9070xt could have been a
tight 375w card. A super fun to play with 375w+ card with 24gbps.
This stack exists for what? So AMD could compete favorably in price with 5070? That's nonsense. N48 is a good design if it does the things I mention. The stock configs we've seen do not.
So much of this is absurd. The ~20gbps (clocked) ram on XT. The fear to price it over 5070. Lack of 7900xtx with similar clock potential/RDNA4 benefits with 24GB/24gbps that would've been wonderful.
I think the potential is still there for these to be nice cards given the price, but I wouldn't blame anyone that waits for a 24GB 3nm card (say something like 6x1920=11520sp/256-bit 40-42gbps/24GB).
I think that's the play, imo. Plus, it'll likely be cheaper than a 5080 or a theoretical 7900xtx-like RDNA4 chip on 4nm.
They could've made a perfect 16GB card with 24gbps ram and high clocks, even if between 5070 and 5070ti in price. Maybe they still will. I wonder when they'll launch it? With this in March, later, or never?

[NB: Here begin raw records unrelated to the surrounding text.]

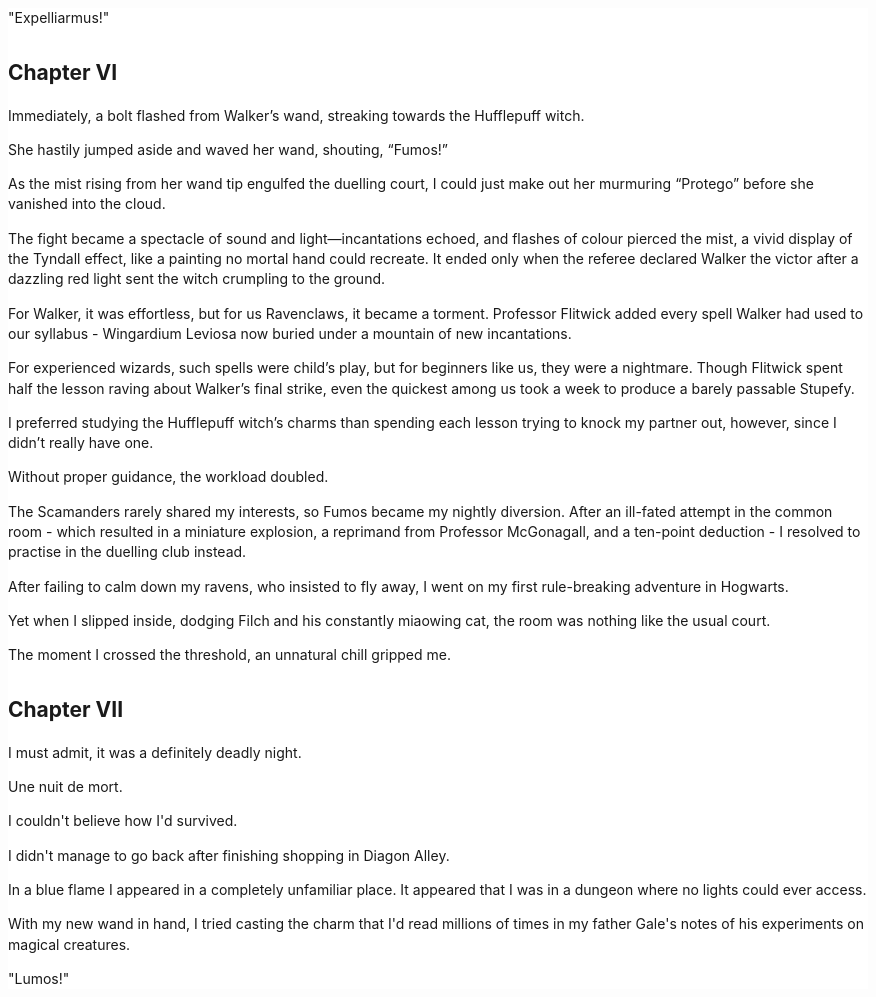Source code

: "Expelliarmus!"  

## Chapter VI

Immediately, a bolt flashed from Walker’s wand, streaking towards the Hufflepuff witch.  

She hastily jumped aside and waved her wand, shouting, “Fumos!”  

As the mist rising from her wand tip engulfed the duelling court, I could just make out her murmuring “Protego” before she vanished into the cloud.  

The fight became a spectacle of sound and light—incantations echoed, and flashes of colour pierced the mist, a vivid display of the Tyndall effect, like a painting no mortal hand could recreate. It ended only when the referee declared Walker the victor after a dazzling red light sent the witch crumpling to the ground.  

For Walker, it was effortless, but for us Ravenclaws, it became a torment. Professor Flitwick added every spell Walker had used to our syllabus - Wingardium Leviosa now buried under a mountain of new incantations.  

For experienced wizards, such spells were child’s play, but for beginners like us, they were a nightmare. Though Flitwick spent half the lesson raving about Walker’s final strike, even the quickest among us took a week to produce a barely passable Stupefy.  

I preferred studying the Hufflepuff witch’s charms than spending each lesson trying to knock my partner out, however, since I didn’t really have one. 

Without proper guidance, the workload doubled.  

The Scamanders rarely shared my interests, so Fumos became my nightly diversion. After an ill-fated attempt in the common room - which resulted in a miniature explosion, a reprimand from Professor McGonagall, and a ten-point deduction - I resolved to practise in the duelling club instead.  

After failing to calm down my ravens, who insisted to fly away, I went on my first rule-breaking adventure in Hogwarts.  

Yet when I slipped inside, dodging Filch and his constantly miaowing cat, the room was nothing like the usual court.  

The moment I crossed the threshold, an unnatural chill gripped me.   

## Chapter VII

I must admit, it was a definitely deadly night.  

Une nuit de mort.  

I couldn't believe how I'd survived.  

I didn't manage to go back after finishing shopping in Diagon Alley.  

In a blue flame I appeared in a completely unfamiliar place. It appeared that I was in a dungeon where no lights could ever access.  

With my new wand in hand, I tried casting the charm that I'd read millions of times in my father Gale's notes of his experiments on magical creatures. 

"Lumos!"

They could have made a nice long-lasting 24GB card if 7900xtx w/ 24gbps/high-clocks. Perhaps there is a reason for that tho (nobody wants to sell a card that's 'perfect'/cheap as then you'll never upgrade.)
FWIW, that's why the gap between 5080/5090, and why 5080 is 16GB. Between that will get you through the next console gen. I figure a little over 80TF for a nice PC experience for literally 10 years.
Interesting that a theoretical 7900xtx using N48 principals would've filled this niche...or is it? Why sell it once if N48/GB203 users will need to eventually buy another card? So nice, they'll sell you stuff twice.
Instead, we get this. And a delay. And FSR4 in Alpha. Honestly...WTF is going on over there?
Where is the AMD/ATi I grew up loving for their engineering prowess...even in face of marketing adversity? I will forever champion their better core design decisions (and OC ability) vs nVIDIA's marketing.
Instead, it feels like they are 100% followers (in this instance), down to waiting for pricing, after-launch performance/clocks for opposition research, and even coping the naming scheme. Pretty damn sad.
Like I said, though, 9070XTi when? How much? That's what I want to know. If
THAT was coming it March, I'd understand. When it's called that, btw, I will laugh through my tears.